Task prompt: Only the final stretch of lines is needed: output exactly the line containing "List each element's type, its" and all lines following it in the listing below.

※ ※ ※

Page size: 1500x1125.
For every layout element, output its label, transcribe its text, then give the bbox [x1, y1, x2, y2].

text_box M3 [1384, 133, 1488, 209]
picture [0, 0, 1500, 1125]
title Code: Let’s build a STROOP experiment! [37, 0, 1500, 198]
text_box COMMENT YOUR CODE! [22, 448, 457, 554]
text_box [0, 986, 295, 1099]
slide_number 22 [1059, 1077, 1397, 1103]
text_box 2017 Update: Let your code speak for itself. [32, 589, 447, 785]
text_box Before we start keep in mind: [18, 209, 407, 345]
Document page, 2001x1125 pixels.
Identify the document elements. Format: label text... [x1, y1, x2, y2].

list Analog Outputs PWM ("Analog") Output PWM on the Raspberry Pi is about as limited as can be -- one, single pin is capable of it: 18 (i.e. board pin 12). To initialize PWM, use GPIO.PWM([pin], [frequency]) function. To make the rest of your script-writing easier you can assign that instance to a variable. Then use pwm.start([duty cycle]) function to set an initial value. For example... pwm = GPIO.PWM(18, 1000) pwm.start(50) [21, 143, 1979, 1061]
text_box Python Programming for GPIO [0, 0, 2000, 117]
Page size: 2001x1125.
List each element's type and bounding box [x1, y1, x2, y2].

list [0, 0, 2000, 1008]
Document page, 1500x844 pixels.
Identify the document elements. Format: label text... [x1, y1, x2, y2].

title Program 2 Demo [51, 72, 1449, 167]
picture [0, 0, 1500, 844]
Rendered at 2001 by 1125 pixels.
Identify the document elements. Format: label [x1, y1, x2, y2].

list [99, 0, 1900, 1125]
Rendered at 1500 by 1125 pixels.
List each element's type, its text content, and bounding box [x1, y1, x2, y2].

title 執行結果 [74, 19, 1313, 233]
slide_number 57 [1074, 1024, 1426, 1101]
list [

※ ※ ※

Answer to the exercise:
List each element's type, its text content, and bounding box [x1, y1, x2, y2].

title 執行結果 [74, 19, 1313, 233]
slide_number 57 [1074, 1024, 1426, 1101]
list [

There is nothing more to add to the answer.